PK: Yeah, I would agree. I think an injection or two injections, it’s not going to matter. Patients will do it if it improves their vision. That’s the bottom line. Vision trumps all. So if it’s injections, no matter what, we’ll do it on the same day, we’re not going to change how we do it. The thing that’s going to be interesting is if, for instance, the sub-q injection of Aerpio works. That’s something I’ll have to worry about in my clinic, which is great. If the Ora eye drop work and I can give them a prescription and go, Just take this eye drop, that would be great. So there is going to be some differences in the future. But again, what we’ll use won’t matter except for the vision. So whatever is the best vision, that’s the drug we’re going to use.

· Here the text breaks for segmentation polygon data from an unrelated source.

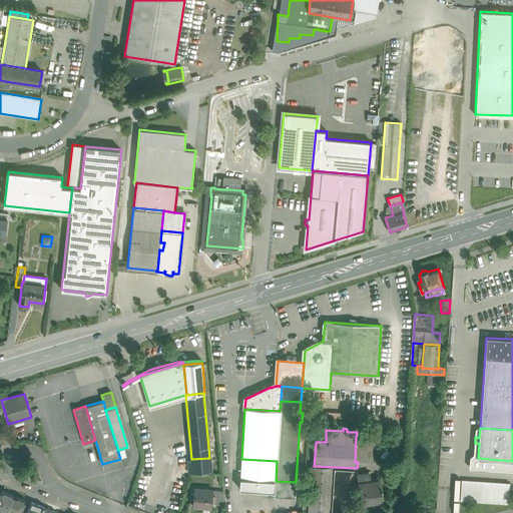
[(374,438),(356,437),(355,462),(358,462),(358,463),(372,464),(374,438)]
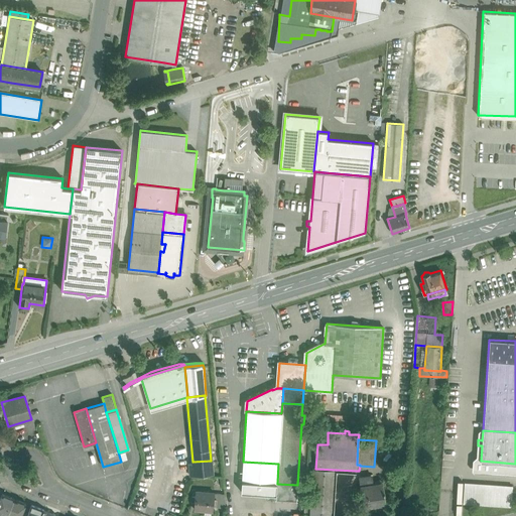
[(474,471),(491,472),(492,462),(481,461),(482,445),(478,445),(477,457),(475,460),(474,471)]
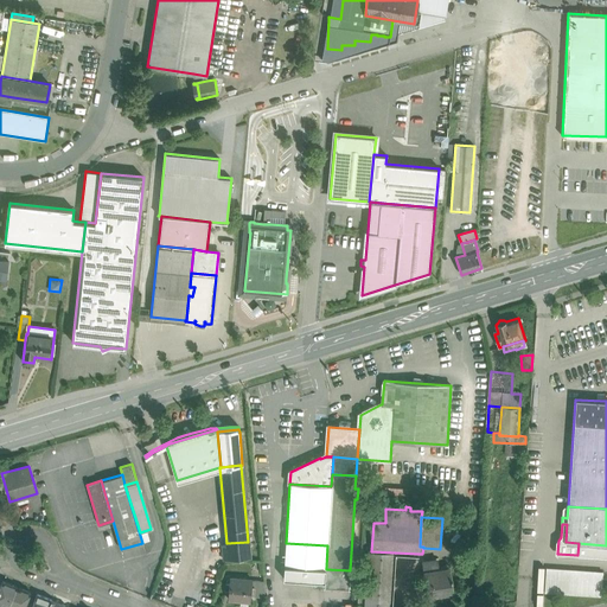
[(248,542),(227,543),(228,547),(223,548),(224,561),(250,557),(248,542)]
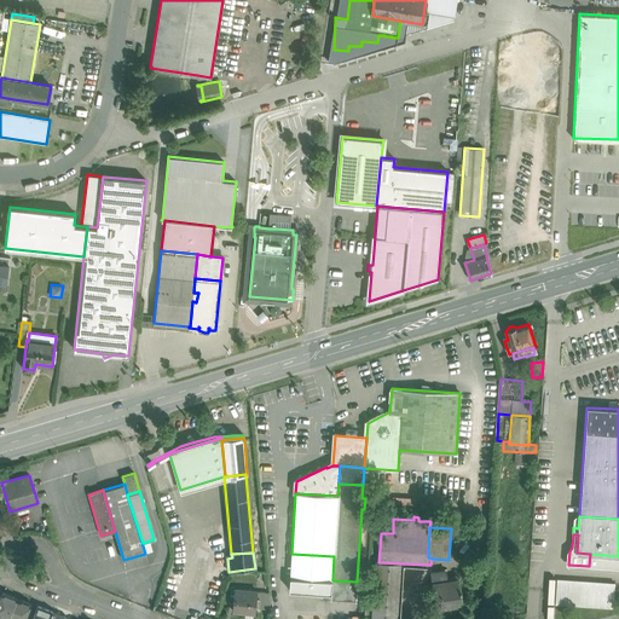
[(311,591),(313,555),(291,554),(289,590),(311,591)]
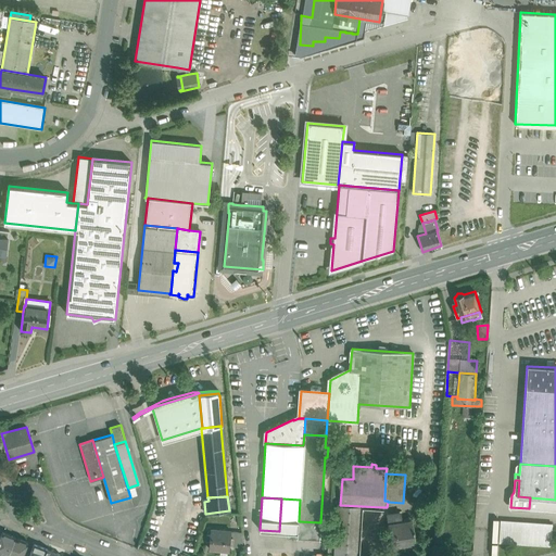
[(555,500),(530,497),(529,508),(555,509),(555,500)]
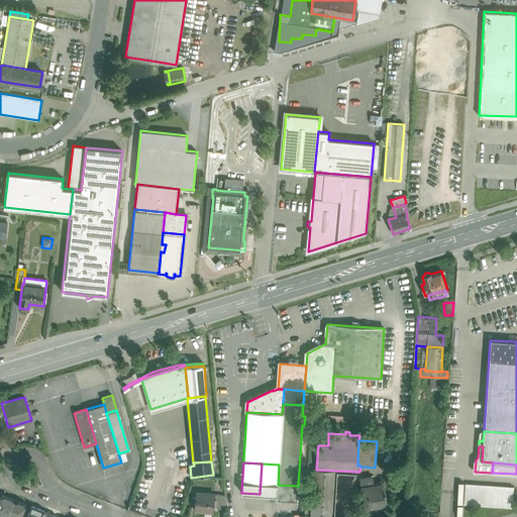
[(262,463),(260,494),(277,495),(278,485),(279,464),(262,463)]
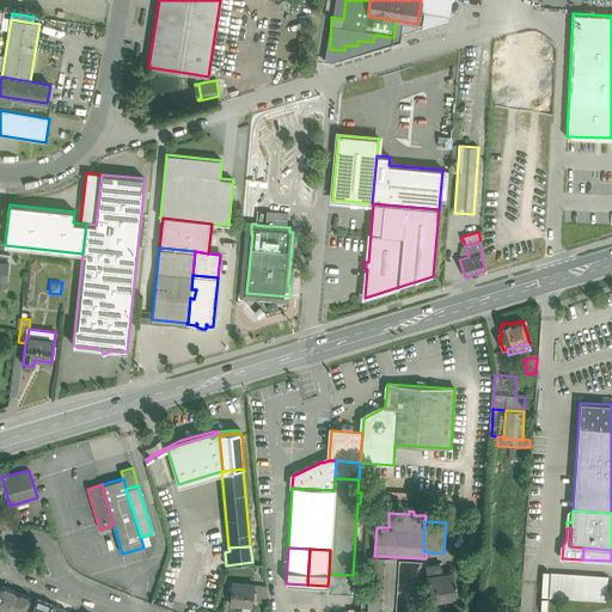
[(395,611),(398,557),(374,556),(371,556),(368,588),(367,611),(395,611)]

PD: I think at the end of the day, efficacy is king. Efficacy always wins. And I’m old enough to remember when we sat there and said, Who would ever take a needle in their eye once every 4 or 5 months, and look at what we’re doing now. That’s number one. Number 2 is I really look forward to having a portfolio of agents, and the beauty of this is that none of these mechanisms of action are exclusive to another. I hope they all work, and I hope we’ll use them all, and I look forward to having a portfolio where we’ll be able to truly individualize and customize care. And I think that’s what it will come down to: the practice in 2020 where we’ll see patients and we’ll be able to individualize treatment and customize their selection of combination therapy. I think that’s the ultimate goal.
EC: Thank you all. We’ve run a bit late, and I have to thank my panelists. Thank you for initiating this long and complicated discussion.